A Mathematical Modeling of Stability of Steady- State for Microbial Growth in a Chemostat

Abstract

This thesis investigates bacterial growth dynamics in a chemostat using Monod-type growth kinetics. A mathematical model describing a single microbial species limited by a single nutrient is formulated as a system of coupled ordinary differential equations. The physical configuration of the chemostat is presented, and the equilibrium points of the model are derived and analyzed. Numerical simulations are carried out using MATLAB to examine the influence of key parameters on microbial growth and substrate concentration. Parameter values are adopted from the literature and biologically reasonable assumptions to evaluate the effects of the maximum growth rate, dilution rate, nutrient input, and saturation constant on system dynamics. The main result demonstrates that the stability of the positive steady state is primarily governed by the relationship between the maximum growth rate and the dilution rate. In particular, the system admits a stable non-washout equilibrium when the maximum growth rate exceeds the dilution rate, whereas washout occurs when the dilution rate dominates.
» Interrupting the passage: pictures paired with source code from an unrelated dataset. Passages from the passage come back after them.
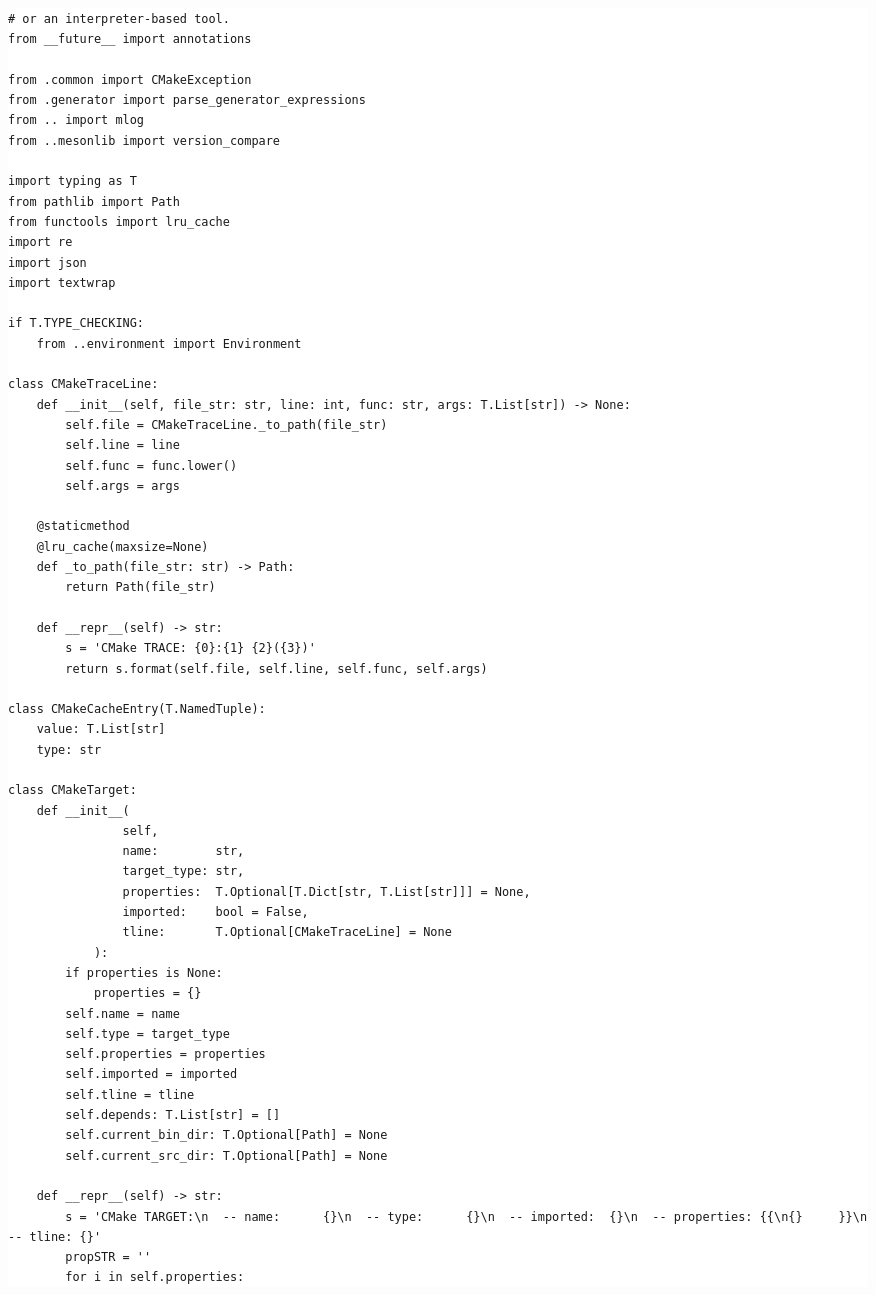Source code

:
 ```
# or an interpreter-based tool.
from __future__ import annotations

from .common import CMakeException
from .generator import parse_generator_expressions
from .. import mlog
from ..mesonlib import version_compare

import typing as T
from pathlib import Path
from functools import lru_cache
import re
import json
import textwrap

if T.TYPE_CHECKING:
    from ..environment import Environment

class CMakeTraceLine:
    def __init__(self, file_str: str, line: int, func: str, args: T.List[str]) -> None:
        self.file = CMakeTraceLine._to_path(file_str)
        self.line = line
        self.func = func.lower()
        self.args = args

    @staticmethod
    @lru_cache(maxsize=None)
    def _to_path(file_str: str) -> Path:
        return Path(file_str)

    def __repr__(self) -> str:
        s = 'CMake TRACE: {0}:{1} {2}({3})'
        return s.format(self.file, self.line, self.func, self.args)

class CMakeCacheEntry(T.NamedTuple):
    value: T.List[str]
    type: str

class CMakeTarget:
    def __init__(
                self,
                name:        str,
                target_type: str,
                properties:  T.Optional[T.Dict[str, T.List[str]]] = None,
                imported:    bool = False,
                tline:       T.Optional[CMakeTraceLine] = None
            ):
        if properties is None:
            properties = {}
        self.name = name
        self.type = target_type
        self.properties = properties
        self.imported = imported
        self.tline = tline
        self.depends: T.List[str] = []
        self.current_bin_dir: T.Optional[Path] = None
        self.current_src_dir: T.Optional[Path] = None

    def __repr__(self) -> str:
        s = 'CMake TARGET:\n  -- name:      {}\n  -- type:      {}\n  -- imported:  {}\n  -- properties: {{\n{}     }}\n  -- tline: {}'
        propSTR = ''
        for i in self.properties:
```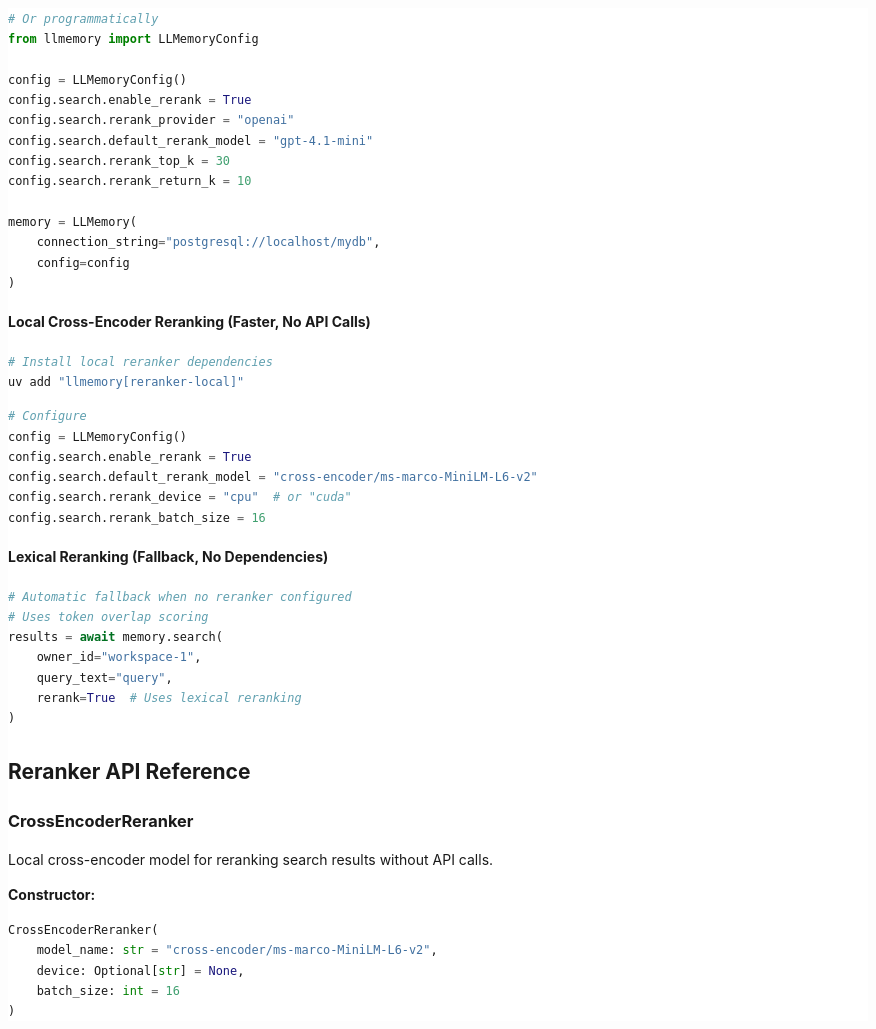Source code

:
 ```python
# Or programmatically
from llmemory import LLMemoryConfig

config = LLMemoryConfig()
config.search.enable_rerank = True
config.search.rerank_provider = "openai"
config.search.default_rerank_model = "gpt-4.1-mini"
config.search.rerank_top_k = 30
config.search.rerank_return_k = 10

memory = LLMemory(
    connection_string="postgresql://localhost/mydb",
    config=config
)
```

#### Local Cross-Encoder Reranking (Faster, No API Calls)

```bash
# Install local reranker dependencies
uv add "llmemory[reranker-local]"
```

```python
# Configure
config = LLMemoryConfig()
config.search.enable_rerank = True
config.search.default_rerank_model = "cross-encoder/ms-marco-MiniLM-L6-v2"
config.search.rerank_device = "cpu"  # or "cuda"
config.search.rerank_batch_size = 16
```

#### Lexical Reranking (Fallback, No Dependencies)

```python
# Automatic fallback when no reranker configured
# Uses token overlap scoring
results = await memory.search(
    owner_id="workspace-1",
    query_text="query",
    rerank=True  # Uses lexical reranking
)
```

## Reranker API Reference

### CrossEncoderReranker

Local cross-encoder model for reranking search results without API calls.

**Constructor:**
```python
CrossEncoderReranker(
    model_name: str = "cross-encoder/ms-marco-MiniLM-L6-v2",
    device: Optional[str] = None,
    batch_size: int = 16
)
```
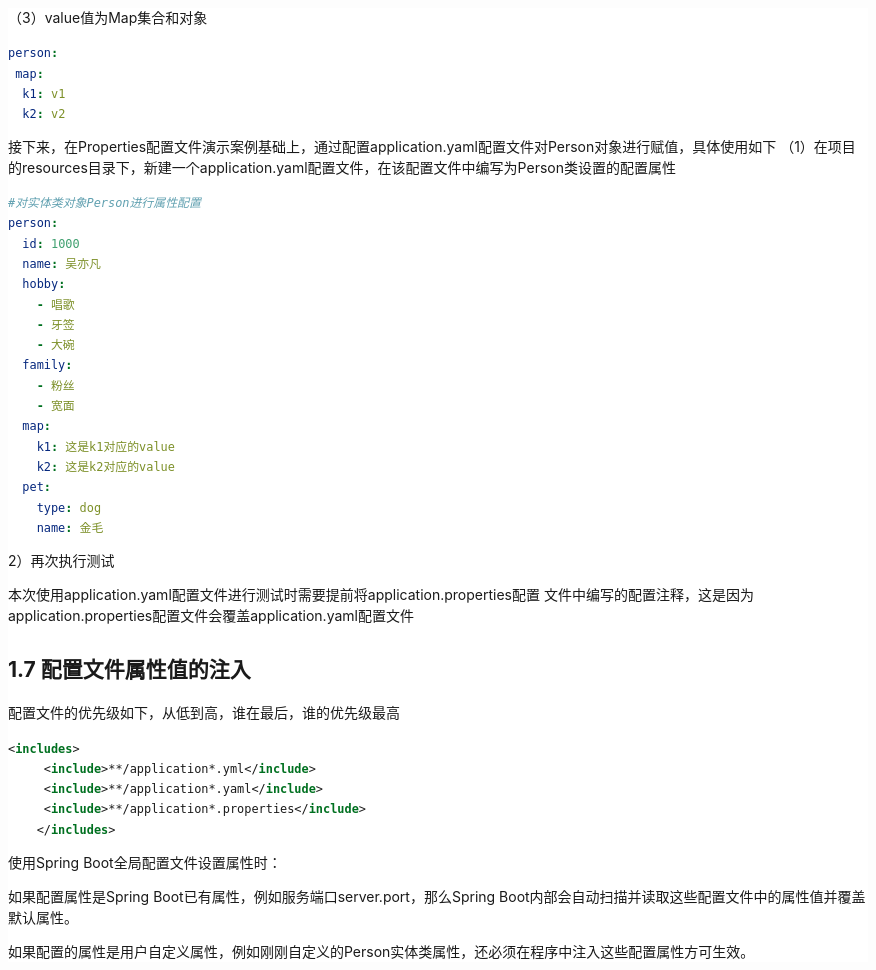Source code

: （3）value值为Map集合和对象

```yaml
person:
 map:
  k1: v1
  k2: v2
```

接下来，在Properties配置文件演示案例基础上，通过配置application.yaml配置文件对Person对象进行赋值，具体使用如下
（1）在项目的resources目录下，新建一个application.yaml配置文件，在该配置文件中编写为Person类设置的配置属性

```yaml
#对实体类对象Person进行属性配置
person:
  id: 1000
  name: 吴亦凡
  hobby:
    - 唱歌
    - 牙签
    - 大碗
  family:
    - 粉丝
    - 宽面
  map:
    k1: 这是k1对应的value
    k2: 这是k2对应的value
  pet:
    type: dog
    name: 金毛
```

2）再次执行测试

本次使用application.yaml配置文件进行测试时需要提前将application.properties配置
文件中编写的配置注释，这是因为application.properties配置文件会覆盖application.yaml配置文件



## 1.7 配置文件属性值的注入

配置文件的优先级如下，从低到高，谁在最后，谁的优先级最高

```xml
<includes>
     <include>**/application*.yml</include>
     <include>**/application*.yaml</include>
     <include>**/application*.properties</include>
    </includes>
```



使用Spring Boot全局配置文件设置属性时：

如果配置属性是Spring Boot已有属性，例如服务端口server.port，那么Spring Boot内部会自动扫描并读取这些配置文件中的属性值并覆盖默认属性。

如果配置的属性是用户自定义属性，例如刚刚自定义的Person实体类属性，还必须在程序中注入这些配置属性方可生效。
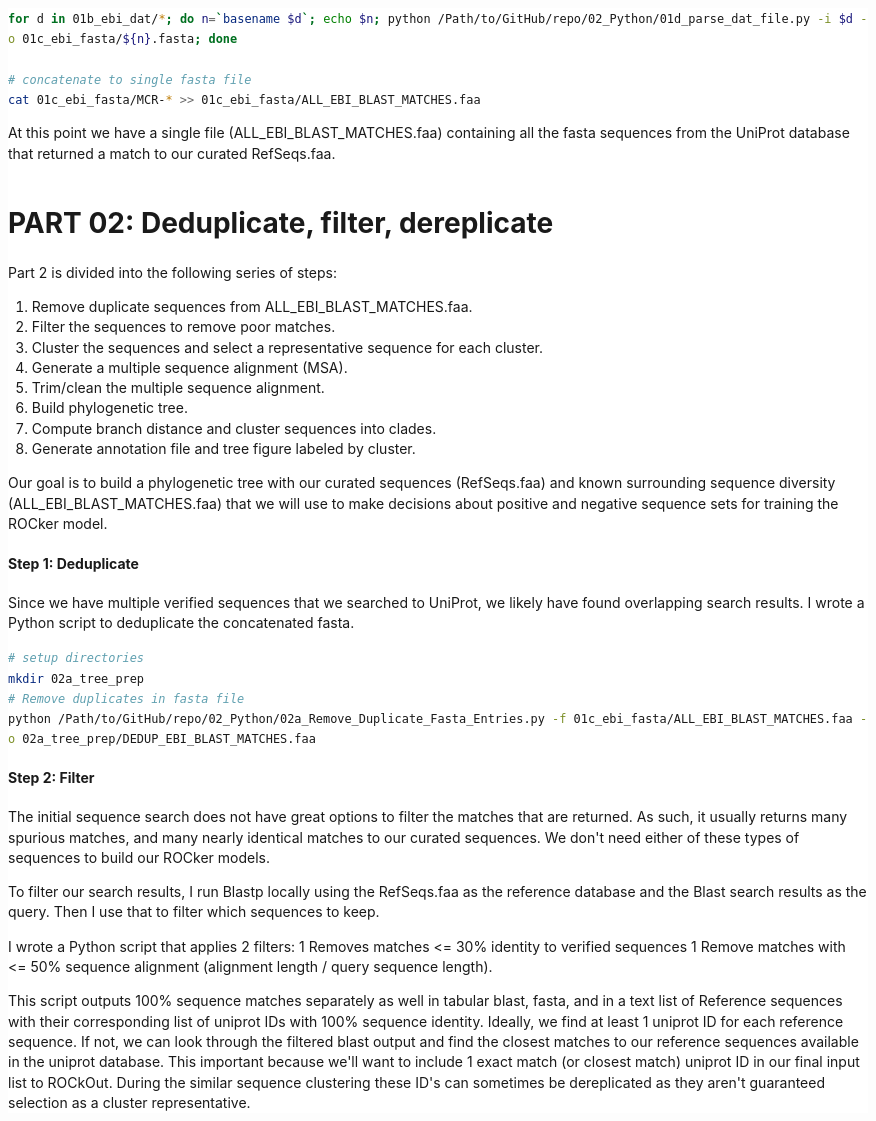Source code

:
 ```bash
for d in 01b_ebi_dat/*; do n=`basename $d`; echo $n; python /Path/to/GitHub/repo/02_Python/01d_parse_dat_file.py -i $d -o 01c_ebi_fasta/${n}.fasta; done

# concatenate to single fasta file
cat 01c_ebi_fasta/MCR-* >> 01c_ebi_fasta/ALL_EBI_BLAST_MATCHES.faa
```

At this point we have a single file (ALL_EBI_BLAST_MATCHES.faa) containing all the fasta sequences from the UniProt database that returned a match to our curated RefSeqs.faa.

# PART 02: Deduplicate, filter, dereplicate

Part 2 is divided into the following series of steps:

1. Remove duplicate sequences from ALL_EBI_BLAST_MATCHES.faa.
1. Filter the sequences to remove poor matches.
1. Cluster the sequences and select a representative sequence for each cluster.
1. Generate a multiple sequence alignment (MSA).
1. Trim/clean the multiple sequence alignment.
1. Build phylogenetic tree.
1. Compute branch distance and cluster sequences into clades.
1. Generate annotation file and tree figure labeled by cluster.

Our goal is to build a phylogenetic tree with our curated sequences (RefSeqs.faa) and known surrounding sequence diversity (ALL_EBI_BLAST_MATCHES.faa) that we will use to make decisions about positive and negative sequence sets for training the ROCker model.

#### Step 1: Deduplicate

Since we have multiple verified sequences that we searched to UniProt, we likely have found overlapping search results. I wrote a Python script to deduplicate the concatenated fasta.

```bash
# setup directories
mkdir 02a_tree_prep
# Remove duplicates in fasta file
python /Path/to/GitHub/repo/02_Python/02a_Remove_Duplicate_Fasta_Entries.py -f 01c_ebi_fasta/ALL_EBI_BLAST_MATCHES.faa -o 02a_tree_prep/DEDUP_EBI_BLAST_MATCHES.faa
```

#### Step 2: Filter

The initial sequence search does not have great options to filter the matches that are returned. As such, it usually returns many spurious matches, and many nearly identical matches to our curated sequences. We don't need either of these types of sequences to build our ROCker models.

To filter our search results, I run Blastp locally using the RefSeqs.faa as the reference database and the Blast search results as the query. Then I use that to filter which sequences to keep.

I wrote a Python script that applies 2 filters:
	1 Removes matches <= 30% identity to verified sequences
	1 Remove matches with <= 50% sequence alignment (alignment length / query sequence length).

This script outputs 100% sequence matches separately as well in tabular blast, fasta, and in a text list of Reference sequences with their corresponding list of uniprot IDs with 100% sequence identity. Ideally, we find at least 1 uniprot ID for each reference sequence. If not, we can look through the filtered blast output and find the closest matches to our reference sequences available in the uniprot database. This important because we'll want to include 1 exact match (or closest match) uniprot ID in our final input list to ROCkOut. During the similar sequence clustering these ID's can sometimes be dereplicated as they aren't guaranteed selection as a cluster representative.
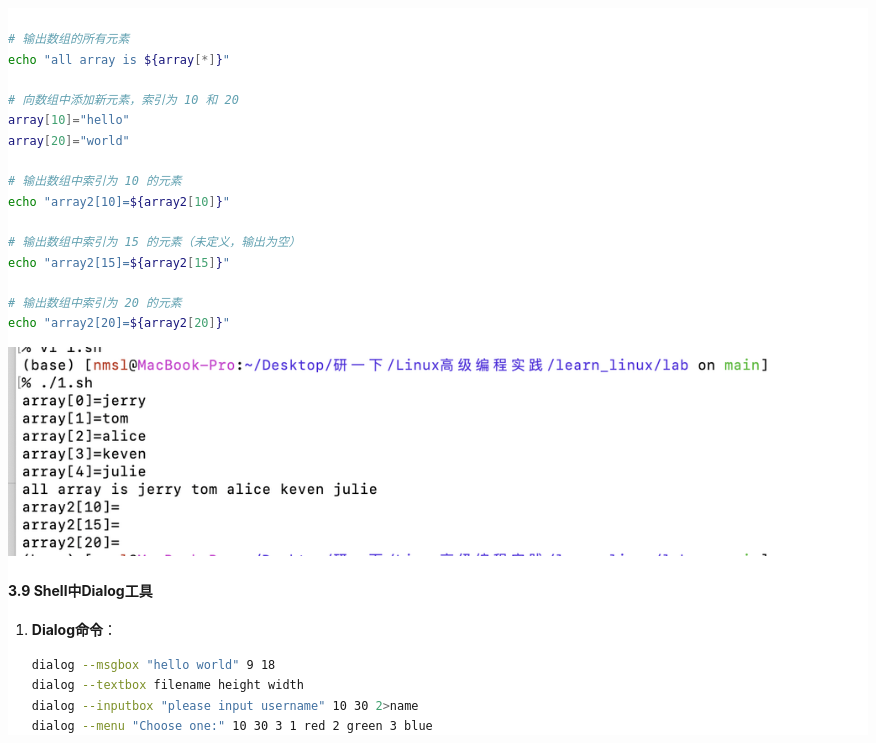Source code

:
   ```bash
   
   # 输出数组的所有元素
   echo "all array is ${array[*]}"
   
   # 向数组中添加新元素，索引为 10 和 20
   array[10]="hello"
   array[20]="world"
   
   # 输出数组中索引为 10 的元素
   echo "array2[10]=${array2[10]}"
   
   # 输出数组中索引为 15 的元素（未定义，输出为空）
   echo "array2[15]=${array2[15]}"
   
   # 输出数组中索引为 20 的元素
   echo "array2[20]=${array2[20]}"
   ```
   
   ![image-20250302164849087](./assets/image-20250302164849087.png)
   

#### 3.9 Shell中Dialog工具

1. **Dialog命令**：
   ```bash
   dialog --msgbox "hello world" 9 18
   dialog --textbox filename height width
   dialog --inputbox "please input username" 10 30 2>name
   dialog --menu "Choose one:" 10 30 3 1 red 2 green 3 blue
   ```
Sensitivity analysis further confirms that these two parameters are the most influential factors determining the long term behavior of the system. From a biological perspective, the derived stability conditions characterize the long term behavior of microbial populations in a chemostat. The results reveal that microbial persistence or washout is governed by the balance between nutrient supply, microbial growth, and dilution. Moreover, the local asymptotic stability of the steady state indicates that the microbial population can self-regulate and maintain a stable concentration under small environmental perturbations, highlighting the robustness of continuous bioreactor operation. Overall, this study provides quantitative insight into how operational parameters influence biological sustainability in controlled microbial ecosystems.